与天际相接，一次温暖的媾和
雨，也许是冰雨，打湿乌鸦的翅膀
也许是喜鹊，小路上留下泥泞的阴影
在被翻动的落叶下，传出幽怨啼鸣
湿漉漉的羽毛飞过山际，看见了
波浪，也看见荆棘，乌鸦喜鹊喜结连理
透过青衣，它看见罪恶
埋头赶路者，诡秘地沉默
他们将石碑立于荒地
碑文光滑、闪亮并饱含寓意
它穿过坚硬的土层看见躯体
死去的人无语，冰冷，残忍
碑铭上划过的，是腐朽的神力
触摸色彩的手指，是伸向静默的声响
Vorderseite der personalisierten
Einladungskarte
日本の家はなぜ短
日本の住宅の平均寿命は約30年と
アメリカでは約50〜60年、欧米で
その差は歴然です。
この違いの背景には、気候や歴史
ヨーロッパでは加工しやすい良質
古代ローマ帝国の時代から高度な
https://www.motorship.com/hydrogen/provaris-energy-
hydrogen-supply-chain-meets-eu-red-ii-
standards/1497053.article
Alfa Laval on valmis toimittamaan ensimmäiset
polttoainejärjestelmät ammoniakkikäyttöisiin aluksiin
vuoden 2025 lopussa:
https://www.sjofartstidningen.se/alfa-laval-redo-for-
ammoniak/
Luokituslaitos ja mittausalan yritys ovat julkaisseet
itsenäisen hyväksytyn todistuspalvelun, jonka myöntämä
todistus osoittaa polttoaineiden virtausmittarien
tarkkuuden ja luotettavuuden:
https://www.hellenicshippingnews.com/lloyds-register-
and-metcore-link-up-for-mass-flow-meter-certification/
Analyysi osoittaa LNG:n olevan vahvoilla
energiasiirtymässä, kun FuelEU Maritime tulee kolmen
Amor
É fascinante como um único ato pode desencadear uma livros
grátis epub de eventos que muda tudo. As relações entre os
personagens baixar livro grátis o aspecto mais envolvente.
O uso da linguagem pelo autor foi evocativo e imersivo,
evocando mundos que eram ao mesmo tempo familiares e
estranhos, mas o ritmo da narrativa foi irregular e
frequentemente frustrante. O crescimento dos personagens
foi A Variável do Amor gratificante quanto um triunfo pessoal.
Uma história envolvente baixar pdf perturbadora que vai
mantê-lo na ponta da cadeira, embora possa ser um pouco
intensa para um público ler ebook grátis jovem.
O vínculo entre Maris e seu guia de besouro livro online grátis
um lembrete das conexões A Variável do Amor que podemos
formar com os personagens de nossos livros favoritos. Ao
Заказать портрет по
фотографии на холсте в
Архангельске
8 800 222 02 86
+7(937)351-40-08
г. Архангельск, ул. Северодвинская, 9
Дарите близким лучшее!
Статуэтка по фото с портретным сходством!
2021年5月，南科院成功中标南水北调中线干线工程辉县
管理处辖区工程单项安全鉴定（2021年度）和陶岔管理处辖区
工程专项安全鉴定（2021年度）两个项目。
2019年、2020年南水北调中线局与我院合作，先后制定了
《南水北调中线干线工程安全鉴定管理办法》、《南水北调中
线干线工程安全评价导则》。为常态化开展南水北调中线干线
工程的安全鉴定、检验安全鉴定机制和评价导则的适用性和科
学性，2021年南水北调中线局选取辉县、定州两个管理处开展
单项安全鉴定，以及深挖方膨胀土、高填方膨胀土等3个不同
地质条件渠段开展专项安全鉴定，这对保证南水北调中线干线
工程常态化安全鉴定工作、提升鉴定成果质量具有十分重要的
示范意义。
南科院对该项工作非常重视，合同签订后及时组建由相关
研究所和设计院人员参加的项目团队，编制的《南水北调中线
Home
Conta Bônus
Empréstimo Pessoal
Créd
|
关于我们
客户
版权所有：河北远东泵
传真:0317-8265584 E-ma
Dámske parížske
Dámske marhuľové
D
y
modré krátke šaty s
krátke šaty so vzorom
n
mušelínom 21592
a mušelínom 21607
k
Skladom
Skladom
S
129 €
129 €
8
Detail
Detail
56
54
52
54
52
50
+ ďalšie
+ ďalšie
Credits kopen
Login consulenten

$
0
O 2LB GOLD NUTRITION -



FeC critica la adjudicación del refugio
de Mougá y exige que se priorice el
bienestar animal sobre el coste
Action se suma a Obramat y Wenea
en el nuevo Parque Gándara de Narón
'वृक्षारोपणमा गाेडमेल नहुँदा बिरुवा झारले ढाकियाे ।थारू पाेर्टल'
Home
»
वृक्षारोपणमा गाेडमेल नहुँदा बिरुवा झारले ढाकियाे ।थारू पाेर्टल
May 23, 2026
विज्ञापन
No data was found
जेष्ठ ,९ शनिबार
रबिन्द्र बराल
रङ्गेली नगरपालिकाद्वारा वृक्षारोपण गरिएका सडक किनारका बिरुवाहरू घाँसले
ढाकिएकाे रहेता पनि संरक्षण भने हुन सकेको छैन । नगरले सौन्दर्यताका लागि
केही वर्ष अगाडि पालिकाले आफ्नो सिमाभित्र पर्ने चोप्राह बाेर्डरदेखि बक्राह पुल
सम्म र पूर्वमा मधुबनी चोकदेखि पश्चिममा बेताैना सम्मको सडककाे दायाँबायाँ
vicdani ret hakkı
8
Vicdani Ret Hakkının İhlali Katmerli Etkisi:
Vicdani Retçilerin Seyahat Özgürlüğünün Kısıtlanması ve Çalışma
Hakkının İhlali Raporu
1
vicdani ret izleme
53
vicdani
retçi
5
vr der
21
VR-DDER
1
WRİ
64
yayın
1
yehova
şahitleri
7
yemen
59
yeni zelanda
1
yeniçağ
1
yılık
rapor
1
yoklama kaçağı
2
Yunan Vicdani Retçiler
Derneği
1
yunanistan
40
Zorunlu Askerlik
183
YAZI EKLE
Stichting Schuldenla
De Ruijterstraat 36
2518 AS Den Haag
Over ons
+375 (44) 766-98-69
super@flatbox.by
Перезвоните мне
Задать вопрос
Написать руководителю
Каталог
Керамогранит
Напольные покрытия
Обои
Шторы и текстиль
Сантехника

************

Return the full data above, line for line.

与天际相接，一次温暖的媾和
雨，也许是冰雨，打湿乌鸦的翅膀
也许是喜鹊，小路上留下泥泞的阴影
在被翻动的落叶下，传出幽怨啼鸣
湿漉漉的羽毛飞过山际，看见了
波浪，也看见荆棘，乌鸦喜鹊喜结连理
透过青衣，它看见罪恶
埋头赶路者，诡秘地沉默
他们将石碑立于荒地
碑文光滑、闪亮并饱含寓意
它穿过坚硬的土层看见躯体
死去的人无语，冰冷，残忍
碑铭上划过的，是腐朽的神力
触摸色彩的手指，是伸向静默的声响
Vorderseite der personalisierten
Einladungskarte
日本の家はなぜ短
日本の住宅の平均寿命は約30年と
アメリカでは約50〜60年、欧米で
その差は歴然です。
この違いの背景には、気候や歴史
ヨーロッパでは加工しやすい良質
古代ローマ帝国の時代から高度な
https://www.motorship.com/hydrogen/provaris-energy-
hydrogen-supply-chain-meets-eu-red-ii-
standards/1497053.article
Alfa Laval on valmis toimittamaan ensimmäiset
polttoainejärjestelmät ammoniakkikäyttöisiin aluksiin
vuoden 2025 lopussa:
https://www.sjofartstidningen.se/alfa-laval-redo-for-
ammoniak/
Luokituslaitos ja mittausalan yritys ovat julkaisseet
itsenäisen hyväksytyn todistuspalvelun, jonka myöntämä
todistus osoittaa polttoaineiden virtausmittarien
tarkkuuden ja luotettavuuden:
https://www.hellenicshippingnews.com/lloyds-register-
and-metcore-link-up-for-mass-flow-meter-certification/
Analyysi osoittaa LNG:n olevan vahvoilla
energiasiirtymässä, kun FuelEU Maritime tulee kolmen
Amor
É fascinante como um único ato pode desencadear uma livros
grátis epub de eventos que muda tudo. As relações entre os
personagens baixar livro grátis o aspecto mais envolvente.
O uso da linguagem pelo autor foi evocativo e imersivo,
evocando mundos que eram ao mesmo tempo familiares e
estranhos, mas o ritmo da narrativa foi irregular e
frequentemente frustrante. O crescimento dos personagens
foi A Variável do Amor gratificante quanto um triunfo pessoal.
Uma história envolvente baixar pdf perturbadora que vai
mantê-lo na ponta da cadeira, embora possa ser um pouco
intensa para um público ler ebook grátis jovem.
O vínculo entre Maris e seu guia de besouro livro online grátis
um lembrete das conexões A Variável do Amor que podemos
formar com os personagens de nossos livros favoritos. Ao
Заказать портрет по
фотографии на холсте в
Архангельске
8 800 222 02 86
+7(937)351-40-08
г. Архангельск, ул. Северодвинская, 9
Дарите близким лучшее!
Статуэтка по фото с портретным сходством!
2021年5月，南科院成功中标南水北调中线干线工程辉县
管理处辖区工程单项安全鉴定（2021年度）和陶岔管理处辖区
工程专项安全鉴定（2021年度）两个项目。
2019年、2020年南水北调中线局与我院合作，先后制定了
《南水北调中线干线工程安全鉴定管理办法》、《南水北调中
线干线工程安全评价导则》。为常态化开展南水北调中线干线
工程的安全鉴定、检验安全鉴定机制和评价导则的适用性和科
学性，2021年南水北调中线局选取辉县、定州两个管理处开展
单项安全鉴定，以及深挖方膨胀土、高填方膨胀土等3个不同
地质条件渠段开展专项安全鉴定，这对保证南水北调中线干线
工程常态化安全鉴定工作、提升鉴定成果质量具有十分重要的
示范意义。
南科院对该项工作非常重视，合同签订后及时组建由相关
研究所和设计院人员参加的项目团队，编制的《南水北调中线
Home
Conta Bônus
Empréstimo Pessoal
Créd
|
关于我们
客户
版权所有：河北远东泵
传真:0317-8265584 E-ma
Dámske parížske
Dámske marhuľové
D
y
modré krátke šaty s
krátke šaty so vzorom
n
mušelínom 21592
a mušelínom 21607
k
Skladom
Skladom
S
129 €
129 €
8
Detail
Detail
56
54
52
54
52
50
+ ďalšie
+ ďalšie
Credits kopen
Login consulenten

$
0
O 2LB GOLD NUTRITION -



FeC critica la adjudicación del refugio
de Mougá y exige que se priorice el
bienestar animal sobre el coste
Action se suma a Obramat y Wenea
en el nuevo Parque Gándara de Narón
'वृक्षारोपणमा गाेडमेल नहुँदा बिरुवा झारले ढाकियाे ।थारू पाेर्टल'
Home
»
वृक्षारोपणमा गाेडमेल नहुँदा बिरुवा झारले ढाकियाे ।थारू पाेर्टल
May 23, 2026
विज्ञापन
No data was found
जेष्ठ ,९ शनिबार
रबिन्द्र बराल
रङ्गेली नगरपालिकाद्वारा वृक्षारोपण गरिएका सडक किनारका बिरुवाहरू घाँसले
ढाकिएकाे रहेता पनि संरक्षण भने हुन सकेको छैन । नगरले सौन्दर्यताका लागि
केही वर्ष अगाडि पालिकाले आफ्नो सिमाभित्र पर्ने चोप्राह बाेर्डरदेखि बक्राह पुल
सम्म र पूर्वमा मधुबनी चोकदेखि पश्चिममा बेताैना सम्मको सडककाे दायाँबायाँ
vicdani ret hakkı
8
Vicdani Ret Hakkının İhlali Katmerli Etkisi:
Vicdani Retçilerin Seyahat Özgürlüğünün Kısıtlanması ve Çalışma
Hakkının İhlali Raporu
1
vicdani ret izleme
53
vicdani
retçi
5
vr der
21
VR-DDER
1
WRİ
64
yayın
1
yehova
şahitleri
7
yemen
59
yeni zelanda
1
yeniçağ
1
yılık
rapor
1
yoklama kaçağı
2
Yunan Vicdani Retçiler
Derneği
1
yunanistan
40
Zorunlu Askerlik
183
YAZI EKLE
Stichting Schuldenla
De Ruijterstraat 36
2518 AS Den Haag
Over ons
+375 (44) 766-98-69
super@flatbox.by
Перезвоните мне
Задать вопрос
Написать руководителю
Каталог
Керамогранит
Напольные покрытия
Обои
Шторы и текстиль
Сантехника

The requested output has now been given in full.